Rather than fly in their usual chartered Boeing 737 plane, the Mets are flying a larger Boeing 757 that they typically only reserve after rosters expand in September.
"The conversation never ends," Van Wagenen said of the Mets' safety protocols. "Reminding and reminders are constant. That goes from my chair to the coaching staff to the performance staff, and even the players to one another. They are mindful of what's going on around them."
The Mets on Thursday made their signing of catcher Bruce Maxwell official, inking him to a Minor League deal. Van Wagenen indicated that Maxwell could see time in the big leagues later this season.
"The catching position obviously is a valuable one, and one that when we were looking at the available options out there, Bruce is a guy that we've had interest in and have tracked in the past," the GM said. "We think that from a power standpoint, he provides some good insurance."
A career .240/.314/.347 hitter who has not appeared in the Majors since 2018, Maxwell will need time to ramp up at the Mets' alternate site in Brooklyn. The team could have a need in the coming weeks if a 40-man roster crunch forces them to designate either René Rivera or Tomás Nido for assignment.
From the trainer's room
Marcus Stroman (left calf tear) will throw live batting practice on Friday, facing hitters for the first time since landing on the IL. Stroman has been throwing off a mound with no issues, but he must prove he is able to field his position before the Mets will consider activating him. For now, they have no timeline for his return.

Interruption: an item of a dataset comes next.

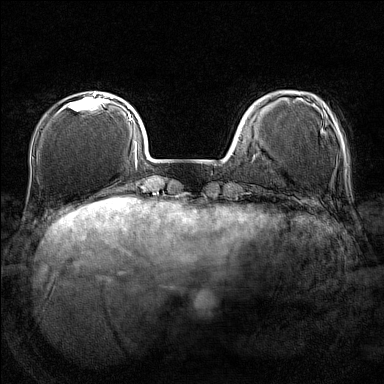
Breast MRI (dynamic contrast-enhanced), one axial slice; slice 34 of 160 in the series (ordered by position); dynamic contrast-enhanced series, time point 2 of 7 at this slice position (early post-contrast); 1.5 T; TE 1.8 ms, TR 5 ms; 1 mm slice thickness; 384 × 384 image matrix. Female patient.
Annotated regions visible in this slice (semi-automatically segmented with operator editing):
- enhancing-tissue mask used for the functional tumour volume (all voxels passing the contrast-enhancement thresholds inside the analysis volume; usually the tumour): bounding box [x1, y1, x2, y2] px = [62, 92, 107, 110]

"The only way he knows how to play is full-throttle," Van Wagenen said. "We need to make sure that when he does show that burst, that we're not risking re-injury that would keep him out for a longer period of time. So far, so good."
Less serious is outfielder Jake Marisnick's left hamstring strain, which prevented him from playing at 100 percent over the first week of the season. Van Wagenen indicated that Marisnick should be good to go when eligible to come off the IL on Aug. 8.